Der Urologe Prim. Dr. Martin Haydter appelliert im Interview an die Männer, Vorsorgeuntersuchungen wahrzunehmen, um Erkrankungen wie Blasenkrebs frühzeitig erkennen zu können.
Prim. Dr. Martin Haydter, FEBU
Leiter der Urologie am Landesklinikum Wr. Neustadt
© Foto: Ordination Dr. Martin Haydter
Im Rahmen der Awareness für Männergesundheit wird häufig das Thema Prostatakrebs thematisiert. Wird abgesehen davon auf andere, ähnliche Erkrankungen vergessen?
Blasenkrebs beispielsweise ist kein so prominentes Thema wie Prostatakrebs. Es wird tatsächlich ein wenig stiefmütterlich behandelt, wiewohl es sowohl bei Männern als auch bei Frauen weit oben auf der Liste der häufigsten Krebsarten steht.
Was sollten Männer denn rund um das Thema wissen?
Ganz entscheidend ist das Wissen hinsichtlich Ursachen und Risikofaktoren. Der Großteil der Urothelkarzinome ist mit dem Rauchen assoziiert – ganz ähnlich wie beim Lungenkarzinom. Rauchen ist also der Hauptrisikofaktor! Leider gibt es bei Blasentumoren keinen spezifischen Vorsorgemarker – so wie der allseits bekannte PSA-Wert einer bei Prostatakrebs ist. Viele werden erst durch Blut im Harn auffällig. Das ist das Leitsymptom, mit dem Männer zu Hausärzten oder Urologen kommen.
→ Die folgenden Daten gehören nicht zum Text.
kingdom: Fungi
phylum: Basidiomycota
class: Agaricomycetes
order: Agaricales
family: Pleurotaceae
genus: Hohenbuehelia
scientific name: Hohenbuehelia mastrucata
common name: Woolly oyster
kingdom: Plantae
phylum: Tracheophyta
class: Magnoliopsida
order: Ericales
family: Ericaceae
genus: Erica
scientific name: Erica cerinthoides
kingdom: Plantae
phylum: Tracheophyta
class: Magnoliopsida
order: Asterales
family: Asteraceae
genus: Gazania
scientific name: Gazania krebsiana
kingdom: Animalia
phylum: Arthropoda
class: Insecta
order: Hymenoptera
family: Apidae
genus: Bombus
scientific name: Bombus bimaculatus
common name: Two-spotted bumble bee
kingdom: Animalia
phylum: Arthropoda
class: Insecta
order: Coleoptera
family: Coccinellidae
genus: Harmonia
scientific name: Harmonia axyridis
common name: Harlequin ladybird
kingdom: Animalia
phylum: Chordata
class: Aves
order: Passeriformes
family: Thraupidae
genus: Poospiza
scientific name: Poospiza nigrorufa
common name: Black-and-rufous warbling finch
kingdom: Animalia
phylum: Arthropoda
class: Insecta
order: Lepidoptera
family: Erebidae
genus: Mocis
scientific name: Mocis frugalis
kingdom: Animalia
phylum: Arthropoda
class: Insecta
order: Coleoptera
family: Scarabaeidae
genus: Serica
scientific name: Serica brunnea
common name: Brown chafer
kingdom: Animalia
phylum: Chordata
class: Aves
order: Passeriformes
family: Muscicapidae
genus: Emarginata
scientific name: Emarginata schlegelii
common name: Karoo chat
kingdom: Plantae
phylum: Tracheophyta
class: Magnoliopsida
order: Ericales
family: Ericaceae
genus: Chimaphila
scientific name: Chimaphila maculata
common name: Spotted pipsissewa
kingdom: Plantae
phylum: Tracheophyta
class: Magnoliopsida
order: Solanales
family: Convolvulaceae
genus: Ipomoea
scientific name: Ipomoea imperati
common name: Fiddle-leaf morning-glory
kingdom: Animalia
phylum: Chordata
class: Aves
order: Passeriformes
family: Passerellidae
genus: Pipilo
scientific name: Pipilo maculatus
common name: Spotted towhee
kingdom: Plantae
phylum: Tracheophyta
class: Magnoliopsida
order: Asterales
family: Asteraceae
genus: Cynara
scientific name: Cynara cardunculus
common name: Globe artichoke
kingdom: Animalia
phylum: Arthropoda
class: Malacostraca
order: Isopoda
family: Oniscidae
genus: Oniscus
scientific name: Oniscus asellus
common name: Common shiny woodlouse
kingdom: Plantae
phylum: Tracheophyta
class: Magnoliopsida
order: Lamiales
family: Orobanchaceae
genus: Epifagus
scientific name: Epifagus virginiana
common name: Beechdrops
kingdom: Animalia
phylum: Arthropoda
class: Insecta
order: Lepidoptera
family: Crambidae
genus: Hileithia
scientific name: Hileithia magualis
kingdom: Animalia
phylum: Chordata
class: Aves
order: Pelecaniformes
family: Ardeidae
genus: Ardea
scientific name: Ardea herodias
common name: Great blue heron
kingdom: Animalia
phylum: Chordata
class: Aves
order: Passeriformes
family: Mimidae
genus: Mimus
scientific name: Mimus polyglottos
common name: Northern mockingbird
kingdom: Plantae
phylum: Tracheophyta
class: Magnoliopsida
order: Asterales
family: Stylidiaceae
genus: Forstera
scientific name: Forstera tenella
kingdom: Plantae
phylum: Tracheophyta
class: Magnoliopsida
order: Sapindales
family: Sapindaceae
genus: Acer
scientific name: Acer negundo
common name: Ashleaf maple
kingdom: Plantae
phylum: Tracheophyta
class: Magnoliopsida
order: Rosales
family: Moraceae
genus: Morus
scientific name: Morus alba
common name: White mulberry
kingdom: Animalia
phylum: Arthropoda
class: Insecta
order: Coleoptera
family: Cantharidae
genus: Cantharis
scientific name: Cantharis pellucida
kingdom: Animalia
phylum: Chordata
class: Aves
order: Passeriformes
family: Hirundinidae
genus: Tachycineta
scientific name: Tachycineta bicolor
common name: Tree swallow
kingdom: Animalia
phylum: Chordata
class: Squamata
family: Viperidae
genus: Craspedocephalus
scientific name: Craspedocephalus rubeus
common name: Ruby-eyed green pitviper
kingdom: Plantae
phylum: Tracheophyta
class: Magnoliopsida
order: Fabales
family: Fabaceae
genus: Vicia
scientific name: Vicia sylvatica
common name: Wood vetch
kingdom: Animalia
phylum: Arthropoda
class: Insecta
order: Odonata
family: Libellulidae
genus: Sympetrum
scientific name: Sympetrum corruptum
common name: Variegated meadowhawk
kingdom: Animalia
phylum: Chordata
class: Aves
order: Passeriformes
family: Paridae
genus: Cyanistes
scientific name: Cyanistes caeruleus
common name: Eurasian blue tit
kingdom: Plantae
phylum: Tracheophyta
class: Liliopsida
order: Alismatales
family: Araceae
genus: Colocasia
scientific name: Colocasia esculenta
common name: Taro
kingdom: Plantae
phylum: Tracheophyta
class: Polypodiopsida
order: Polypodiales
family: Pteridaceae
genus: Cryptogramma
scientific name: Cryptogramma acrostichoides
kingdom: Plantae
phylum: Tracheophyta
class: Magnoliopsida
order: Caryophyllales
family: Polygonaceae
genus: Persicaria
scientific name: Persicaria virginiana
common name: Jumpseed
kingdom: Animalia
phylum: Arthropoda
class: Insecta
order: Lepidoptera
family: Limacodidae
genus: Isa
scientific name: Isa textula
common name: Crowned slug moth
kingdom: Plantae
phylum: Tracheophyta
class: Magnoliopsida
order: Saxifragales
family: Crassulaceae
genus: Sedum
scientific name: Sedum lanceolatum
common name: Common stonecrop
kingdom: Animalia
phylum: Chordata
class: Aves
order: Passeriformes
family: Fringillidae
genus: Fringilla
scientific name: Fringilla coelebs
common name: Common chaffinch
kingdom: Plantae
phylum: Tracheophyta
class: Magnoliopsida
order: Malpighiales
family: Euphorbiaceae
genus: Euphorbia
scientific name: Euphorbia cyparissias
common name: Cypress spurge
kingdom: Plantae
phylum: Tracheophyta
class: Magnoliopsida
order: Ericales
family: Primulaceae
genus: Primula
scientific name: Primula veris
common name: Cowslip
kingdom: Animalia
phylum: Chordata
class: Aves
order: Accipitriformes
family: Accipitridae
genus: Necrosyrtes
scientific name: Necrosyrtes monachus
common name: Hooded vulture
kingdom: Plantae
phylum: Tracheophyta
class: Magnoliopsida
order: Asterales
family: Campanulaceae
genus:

Gelegentlich wird auch im Rahmen einer Prostata-Vorsorgeuntersuchung festgestellt, dass sich im Harn Spuren von Blut befinden.
Wie können Männer also am besten vorsorgen?
Zur Vorsorge zählen bewusste Maßnahmen, die man selbst treffen kann, wie einerseits der Verzicht auf Zigaretten und andererseits der regelmäßige Gang zu Vorsorgeuntersuchungen. Denn Harnuntersuchungen sind routinemäßig bei der Prostatavorsorge vorgesehen. Ebenso wird der Harn im Rahmen der Gesundenuntersuchung angesehen, was bedeutet, dass auch hier eine Mikrohämaturie festgestellt werden könnte. In jedem Fall sollte Blut im Harn beim Urologen abgeklärt werden. Dafür gibt es viele mögliche Ursachen, jedoch muss im Rahmen von weiteren Untersuchungen ausgeschlossen werden, dass der Auslöser für das Blut ein Tumor der Blase oder der oberen Harnwege ist.
Welche Therapieoptionen gibt es denn derzeit für Blasenkrebs?
Wenn man durch eine Blasenspiegelung erkennt, dass ein Gewächs in der Blase besteht, dann ist der erste Schritt seine Entfernung über einen endoskopischen Eingriff. Ein Großteil der Blasentumore, also weit über 90 %, besteht aus oberflächlichen Tumoren und kann mit dieser Methode gut beherrscht werden. Abhängig von der Aggressivität des Tumors sowie von anderen Faktoren gibt es noch weitere Therapien, wie das Einspritzen von
Chemotherapeutika oder Immunpräparaten in die Blase. Das heißt, hier haben wir gute Therapieoptionen. Um auch Menschen mit aggressiveren Tumoren heilen zu können, braucht es aber schon größere Eingriffe, bei denen die Blase entfernt und ein neues Harnreservoir gebaut wird. Man sieht, dass also sehr viel von der Frühdiagnose abhängt – wie bei allen Krebsarten ist auch hier das frühzeitige Erkennen entscheidend.
Was möchten Sie den Männern abschließend noch mit auf den Weg geben?
Man kann es gar nicht oft genug sagen: Männer sollen die Möglichkeit der Vorsorgeuntersuchung in Anspruch nehmen. Es tut nicht weh! Es sollte im eigenen Interesse sein, ab dem 45. Lebensjahr einmal jährlich zum Urologen zu gehen. Das ist nicht nur wichtig, um Prostatakrebs möglichst frühzeitig zu erkennen – sondern auch mögliche andere Tumore. Nur so haben wir gute Therapieoptionen und können anhand eines kurativen, also heilenden, Ansatzes behandeln. Wir haben mittlerweile wirklich wirksame Medikamente, weil sich auf diesem Gebiet sehr viel tut. Aber wenn man zu spät dran ist, helfen auch die besten Medikamente nichts mehr. Daher lautet mein Appell an die Männer: Nehmt die in Österreich kostenfrei angebotene urologische Vorsorgeuntersuchung wahr – auch in Corona-Zeiten!